Collected data entries
>>>>>

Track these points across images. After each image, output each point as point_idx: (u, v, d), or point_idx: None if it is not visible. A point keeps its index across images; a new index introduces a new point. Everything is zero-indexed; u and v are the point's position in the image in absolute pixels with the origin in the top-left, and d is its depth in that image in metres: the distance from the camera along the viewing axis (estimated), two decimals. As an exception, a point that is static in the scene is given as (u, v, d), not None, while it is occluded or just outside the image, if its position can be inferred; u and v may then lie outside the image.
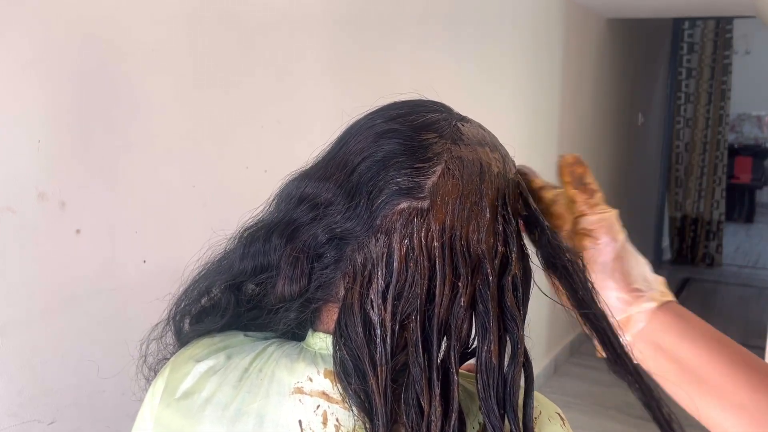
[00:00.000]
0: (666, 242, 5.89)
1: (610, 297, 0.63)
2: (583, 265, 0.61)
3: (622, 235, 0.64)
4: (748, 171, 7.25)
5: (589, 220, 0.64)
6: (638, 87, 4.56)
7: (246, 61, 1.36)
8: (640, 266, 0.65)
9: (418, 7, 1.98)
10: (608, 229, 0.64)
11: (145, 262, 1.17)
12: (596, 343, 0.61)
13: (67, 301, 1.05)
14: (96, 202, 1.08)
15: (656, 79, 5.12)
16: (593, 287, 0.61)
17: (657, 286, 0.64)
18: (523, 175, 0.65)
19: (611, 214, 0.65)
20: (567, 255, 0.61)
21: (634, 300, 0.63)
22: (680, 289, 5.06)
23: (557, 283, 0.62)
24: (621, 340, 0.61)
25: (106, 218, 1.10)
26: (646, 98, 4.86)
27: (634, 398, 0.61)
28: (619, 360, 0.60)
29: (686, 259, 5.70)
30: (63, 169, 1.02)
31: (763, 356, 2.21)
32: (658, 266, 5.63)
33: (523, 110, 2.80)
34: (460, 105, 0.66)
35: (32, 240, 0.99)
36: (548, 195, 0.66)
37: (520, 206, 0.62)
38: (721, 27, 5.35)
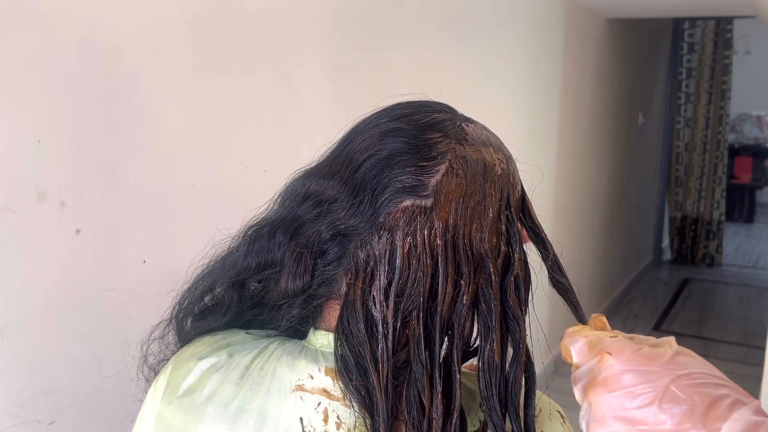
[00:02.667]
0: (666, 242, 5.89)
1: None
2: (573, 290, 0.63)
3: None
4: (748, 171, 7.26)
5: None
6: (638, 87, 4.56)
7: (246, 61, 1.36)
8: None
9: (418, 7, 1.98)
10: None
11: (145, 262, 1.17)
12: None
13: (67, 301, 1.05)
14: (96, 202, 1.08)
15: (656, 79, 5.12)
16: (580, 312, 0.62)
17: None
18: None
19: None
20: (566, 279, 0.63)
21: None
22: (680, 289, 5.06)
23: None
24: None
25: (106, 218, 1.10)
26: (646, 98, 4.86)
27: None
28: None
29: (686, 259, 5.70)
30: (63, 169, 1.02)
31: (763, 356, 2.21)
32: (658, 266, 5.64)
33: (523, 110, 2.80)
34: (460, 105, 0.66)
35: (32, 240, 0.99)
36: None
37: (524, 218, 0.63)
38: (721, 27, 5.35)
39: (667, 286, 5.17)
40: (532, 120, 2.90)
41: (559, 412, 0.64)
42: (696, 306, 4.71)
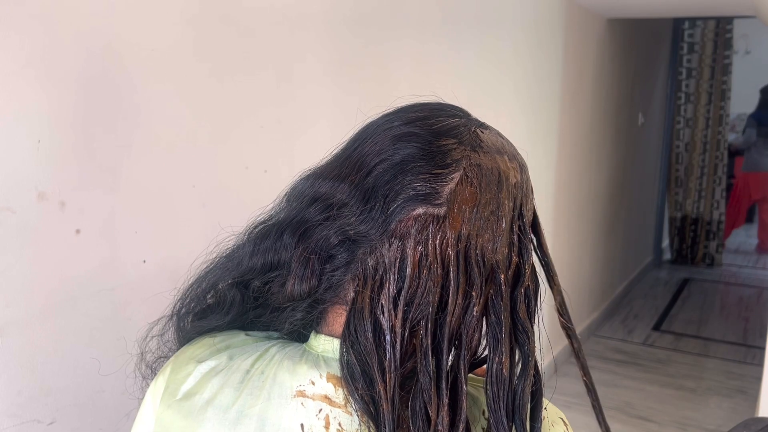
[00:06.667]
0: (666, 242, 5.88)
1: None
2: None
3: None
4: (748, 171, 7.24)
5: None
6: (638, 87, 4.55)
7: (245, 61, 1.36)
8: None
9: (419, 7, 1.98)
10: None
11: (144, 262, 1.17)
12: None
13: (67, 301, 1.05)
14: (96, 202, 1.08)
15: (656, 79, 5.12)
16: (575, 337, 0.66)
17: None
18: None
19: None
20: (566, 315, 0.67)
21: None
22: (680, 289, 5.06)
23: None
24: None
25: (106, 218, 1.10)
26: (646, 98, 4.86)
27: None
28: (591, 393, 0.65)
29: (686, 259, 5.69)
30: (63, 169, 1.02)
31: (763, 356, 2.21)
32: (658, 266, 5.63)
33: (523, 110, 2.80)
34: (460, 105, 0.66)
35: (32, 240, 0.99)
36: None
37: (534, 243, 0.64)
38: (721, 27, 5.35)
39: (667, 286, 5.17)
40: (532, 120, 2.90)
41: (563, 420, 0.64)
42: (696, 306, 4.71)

<<<<<

Your assignment: Output the data above verbatim, pictures excluded.

Response to the task:
Track these points across images. After each image, output each point as point_idx: (u, v, d), or point_idx: None if it is not visible. A point keeps its index across images; a new index introduces a new point. Everything is zero-indexed; u and v are the point's position in the image in absolute pixels with the origin in the top-left, and d is its depth in that image in metres: the distance from the camera along the viewing axis (estimated), two decimals. As an exception, a point that is static in the scene is given as (u, v, d), not None, while it is occluded or just outside the image, if its position can be inferred; u and v may then lie outside the image.
[00:00.000]
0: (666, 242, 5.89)
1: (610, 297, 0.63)
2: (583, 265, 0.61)
3: (622, 235, 0.64)
4: (748, 171, 7.25)
5: (589, 220, 0.64)
6: (638, 87, 4.56)
7: (246, 61, 1.36)
8: (640, 266, 0.65)
9: (418, 7, 1.98)
10: (608, 229, 0.64)
11: (145, 262, 1.17)
12: (596, 343, 0.61)
13: (67, 301, 1.05)
14: (96, 202, 1.08)
15: (656, 79, 5.12)
16: (593, 287, 0.61)
17: (657, 286, 0.64)
18: (523, 175, 0.65)
19: (611, 214, 0.65)
20: (567, 255, 0.61)
21: (634, 300, 0.63)
22: (680, 289, 5.06)
23: (557, 283, 0.62)
24: (621, 340, 0.61)
25: (106, 218, 1.10)
26: (646, 98, 4.86)
27: (634, 398, 0.61)
28: (619, 360, 0.60)
29: (686, 259, 5.70)
30: (63, 169, 1.02)
31: (763, 356, 2.21)
32: (658, 266, 5.63)
33: (523, 110, 2.80)
34: (460, 105, 0.66)
35: (32, 240, 0.99)
36: (548, 195, 0.66)
37: (520, 206, 0.62)
38: (721, 27, 5.35)
[00:02.667]
0: (666, 242, 5.89)
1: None
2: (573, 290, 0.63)
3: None
4: (748, 171, 7.26)
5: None
6: (638, 87, 4.56)
7: (246, 61, 1.36)
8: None
9: (418, 7, 1.98)
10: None
11: (145, 262, 1.17)
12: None
13: (67, 301, 1.05)
14: (96, 202, 1.08)
15: (656, 79, 5.12)
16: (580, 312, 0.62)
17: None
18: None
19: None
20: (566, 279, 0.63)
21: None
22: (680, 289, 5.06)
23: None
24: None
25: (106, 218, 1.10)
26: (646, 98, 4.86)
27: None
28: None
29: (686, 259, 5.70)
30: (63, 169, 1.02)
31: (763, 356, 2.21)
32: (658, 266, 5.64)
33: (523, 110, 2.80)
34: (460, 105, 0.66)
35: (32, 240, 0.99)
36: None
37: (524, 218, 0.63)
38: (721, 27, 5.35)
39: (667, 286, 5.17)
40: (532, 120, 2.90)
41: (559, 412, 0.64)
42: (696, 306, 4.71)
[00:06.667]
0: (666, 242, 5.88)
1: None
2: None
3: None
4: (748, 171, 7.24)
5: None
6: (638, 87, 4.55)
7: (245, 61, 1.36)
8: None
9: (419, 7, 1.98)
10: None
11: (144, 262, 1.17)
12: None
13: (67, 301, 1.05)
14: (96, 202, 1.08)
15: (656, 79, 5.12)
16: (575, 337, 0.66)
17: None
18: None
19: None
20: (566, 315, 0.67)
21: None
22: (680, 289, 5.06)
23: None
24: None
25: (106, 218, 1.10)
26: (646, 98, 4.86)
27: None
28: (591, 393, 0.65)
29: (686, 259, 5.69)
30: (63, 169, 1.02)
31: (763, 356, 2.21)
32: (658, 266, 5.63)
33: (523, 110, 2.80)
34: (460, 105, 0.66)
35: (32, 240, 0.99)
36: None
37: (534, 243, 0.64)
38: (721, 27, 5.35)
39: (667, 286, 5.17)
40: (532, 120, 2.90)
41: (563, 420, 0.64)
42: (696, 306, 4.71)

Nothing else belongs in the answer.